- [EXTRAIT]
::::::::::
Une Chauve-Souris colorée à Marseille
Venant clore la saison des opérettes, l’Opéra de Marseille programmait la Chauve-Souris de Johann Strauss fils, dans sa version française, dont les lignes mélodiques sont moins affûtées que dans son équivalent germanophone. En revanche, les textes modernisés et localisés exhaussent manifestement le plaisir des spectateurs. L’intrigue suit Duparquet, un jeune homme imaginant une vaste supercherie pour se venger d’une farce de son ami Gaillardin, qui l’a tourné en dérision à la suite d’un bal arrosé où il s’était rendu déguisé en Chauve-Souris.
Marie Gautrot et Alexandre Duhamel dans la Chauve-souris (© Christian Dresse 2016)
La mise en scène de Jean-Louis Grinda se révèle équilibrée, évitant les longueurs sans pour autant exalter totalement la vivacité festive de l’œuvre malgré l’introduction de cancans, la faute en revenant également à des tempi parfois choisis peu allègres par le chef Jacques Lacombe. Le metteur en scène choisit de réaliser les changements de décors à vue, dans un ballet spectaculaire, notamment lorsque, durant les saluts finaux, les décors des deux premiers actes défilent tandis que les interprètes surgissent de toute part pour recevoir les applaudissements du public. Cette étape, souvent peu travaillée, est ici le clou de spectacle, ce qui laisse une agréable dernière impression. La scénographie, imaginée par Rudy Sabounghi, présente un salon aux tentures vieillottes dans le premier acte, chez Gaillardin, qui laisse ensuite place à un escalier monumental donnant accès à la salle richement parée du prince Orlofsky. Le même escalier donne accès, au troisième acte, au bureau du directeur de la prison, Tourillon.
La chauve-souris par Jean-Louis Grinda (© Christian Dresse 2016)
La production est portée par une distribution de qualité. Alexandre Duhamel, dans le rôle de Duparquet, fait office de maître de cérémonie, tirant les ficelles de la supercherie, un sourire à la fois satisfait et moqueur aux lèvres. Son timbre de baryton est brillant, sa voix puissante et son souffle long. Sa victime, Gaillardin, est interprétée par le baryton Olivier Grand, dont le jeu scénique est soigné. Il offre une prestation énergique, pleine d’humour et de bonhomie. Sa voix ensoleillée et bien ancrée convient tout à fait au personnage. Ce trio central est complété par la Caroline (la femme de Gaillardin) d’Anne-Catherine Gillet (qui remplacera en fin de mois Sonya Yoncheva dans Manon Lescaut à l'Opéra de Monte-Carlo...qui est dirigé par Jean-Louis Grinda, le metteur en scène de cette Chauve-Souris), dont le phrasé si caractéristique reste parfaitement compréhensible lorsqu’elle adopte un accent polonais pour tromper son mari. Le personnage candide et gracieux qu’elle compose s’accorde parfaitement à sa voix légère et agile, au vibrato intense et rapide. Ses aigus de pinson sont clairs et aiguisés, tandis que ses médiums ont un timbre presque mélancolique.
::::::::::
- [DONNÉES FOURNIES]
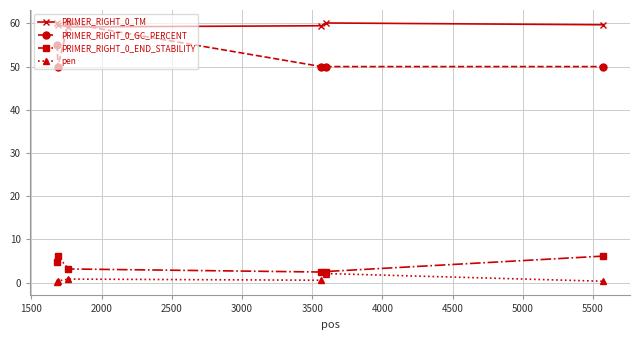

True or false: PRIMER_RIGHT_0_GC_PERCENT and PRIMER_RIGHT_0_TM cross at least once.

True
::::::::::
- [ÉNONCÉ A] Pouvez-vous recopier tel quel le passage de la critique de la Chauve-Souris marseillaise qui s'ouvre sur les mots contenant « Une Chauve-Souris colorée » et se referme sur « Chauve-souris (© Christian Dresse 2016) » ?
- [ÉNONCÉ B] Quelle suite donneriez-vous à la critique de la Chauve-Souris marseillaise, en reprenant juste après sa dernière phrase ?
Vous n'aurez pas besoin de la liste.

- [VOTRE RÉPONSE A]
Une Chauve-Souris colorée à Marseille
Venant clore la saison des opérettes, l’Opéra de Marseille programmait la Chauve-Souris de Johann Strauss fils, dans sa version française, dont les lignes mélodiques sont moins affûtées que dans son équivalent germanophone. En revanche, les textes modernisés et localisés exhaussent manifestement le plaisir des spectateurs. L’intrigue suit Duparquet, un jeune homme imaginant une vaste supercherie pour se venger d’une farce de son ami Gaillardin, qui l’a tourné en dérision à la suite d’un bal arrosé où il s’était rendu déguisé en Chauve-Souris.
Marie Gautrot et Alexandre Duhamel dans la Chauve-souris (© Christian Dresse 2016)

- [VOTRE RÉPONSE B]
Anne-Catherine Gillet et Julien Dran dans la Chauve-souris (© Christian Dresse 2016)
Son amant, Alfred, est interprété par un Julien Dran au grand pouvoir comique, qui en fait un noble faquin, pernicieux et sans scrupule, l’air toujours détaché et sûr de lui, prêt à tout pour arriver à ses fins. Le ténor affiche une voix brillante dans les aigus. Lorsque dans sa prison, il passe en revue le grand répertoire dans un récital accéléré destiné à faire perdre patience à son geôlier, il montre tout le potentiel dont il est doté : nous attendons donc son Gérald (dans Lakmé à Tours à partir du 27 janvier) avec impatience ! Jennifer Michel campe Adèle, la facétieuse femme de chambre de Caroline. La soprano dispose d’aigus ciselés qui s’envolent dans des vocalises maîtrisées pour atterrir sur des notes joliment tenues avec un agréable vibrato. Les médiums, légèrement métalliques, sont projetés moins puissamment. Marie Gautrot dispose d’une voix fluette dans les graves mais d’aigus très clairs. Sa prestation scénique est d’une grande justesse, ce qui lui vaut des applaudissements nourris pour son premier galop in loco.
Julien Dran, Olivier Grand et Anne-Catherine Gillet dans la Chauve-souris (© Christian Dresse 2016)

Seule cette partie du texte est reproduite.